Items in a dataset:
┄┄┄┄┄┄
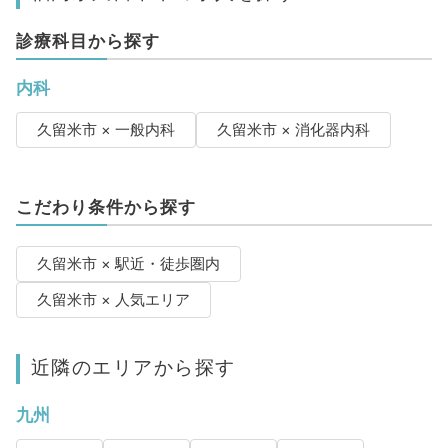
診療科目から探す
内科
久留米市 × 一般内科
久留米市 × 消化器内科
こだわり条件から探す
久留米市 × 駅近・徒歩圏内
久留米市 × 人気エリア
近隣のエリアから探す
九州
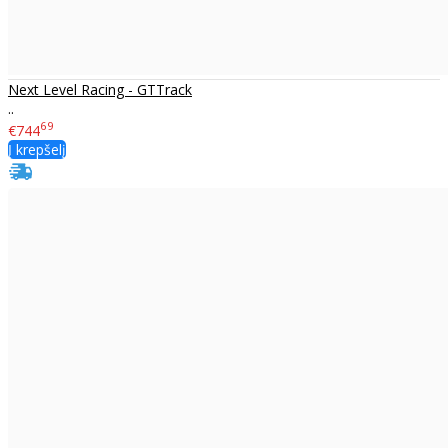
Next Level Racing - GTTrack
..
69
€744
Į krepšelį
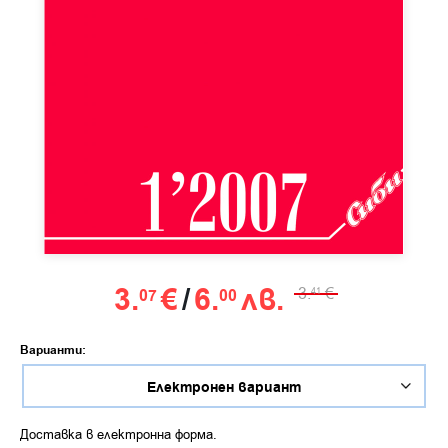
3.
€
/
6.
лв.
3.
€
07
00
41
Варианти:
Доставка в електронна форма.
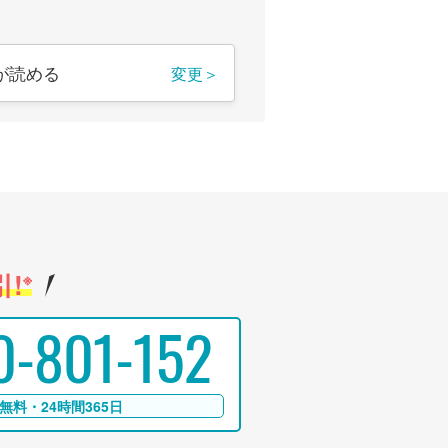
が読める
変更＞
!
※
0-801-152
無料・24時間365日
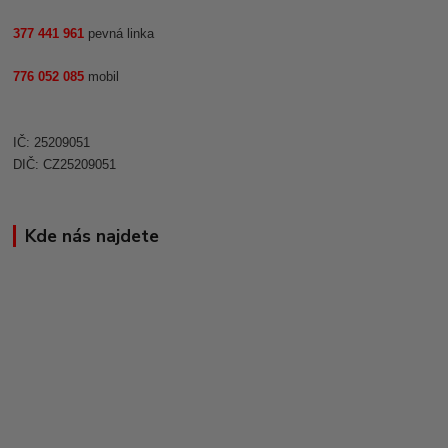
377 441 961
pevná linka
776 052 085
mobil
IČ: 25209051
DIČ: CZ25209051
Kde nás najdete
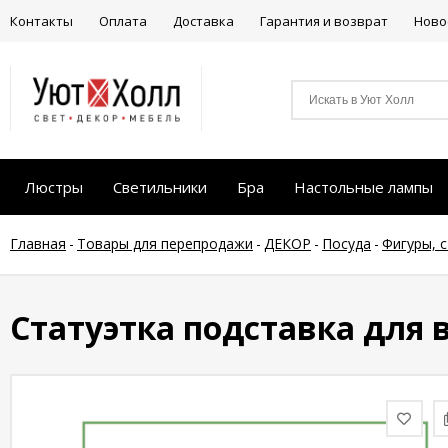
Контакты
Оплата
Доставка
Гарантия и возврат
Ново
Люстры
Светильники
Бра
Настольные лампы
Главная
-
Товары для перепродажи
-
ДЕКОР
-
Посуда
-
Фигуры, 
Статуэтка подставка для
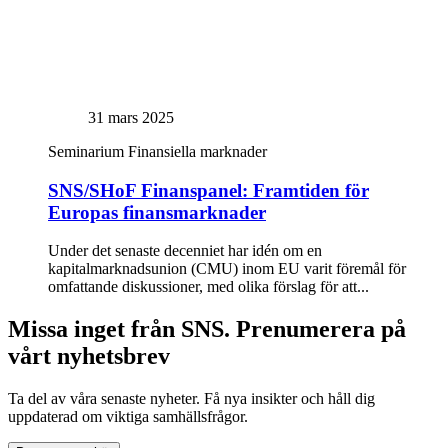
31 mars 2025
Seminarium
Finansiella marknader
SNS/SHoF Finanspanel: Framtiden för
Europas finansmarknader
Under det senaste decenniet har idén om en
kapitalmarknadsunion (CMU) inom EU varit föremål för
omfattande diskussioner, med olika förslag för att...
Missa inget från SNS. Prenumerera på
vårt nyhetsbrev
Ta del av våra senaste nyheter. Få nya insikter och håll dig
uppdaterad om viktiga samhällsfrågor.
┄┄┄┄┄┄
### WHAT THE TASK REQUIRES
State how many lines in the items above contain the string "久留米市". Reply with the number alone.

### RESPONSE TO THIS TASK
4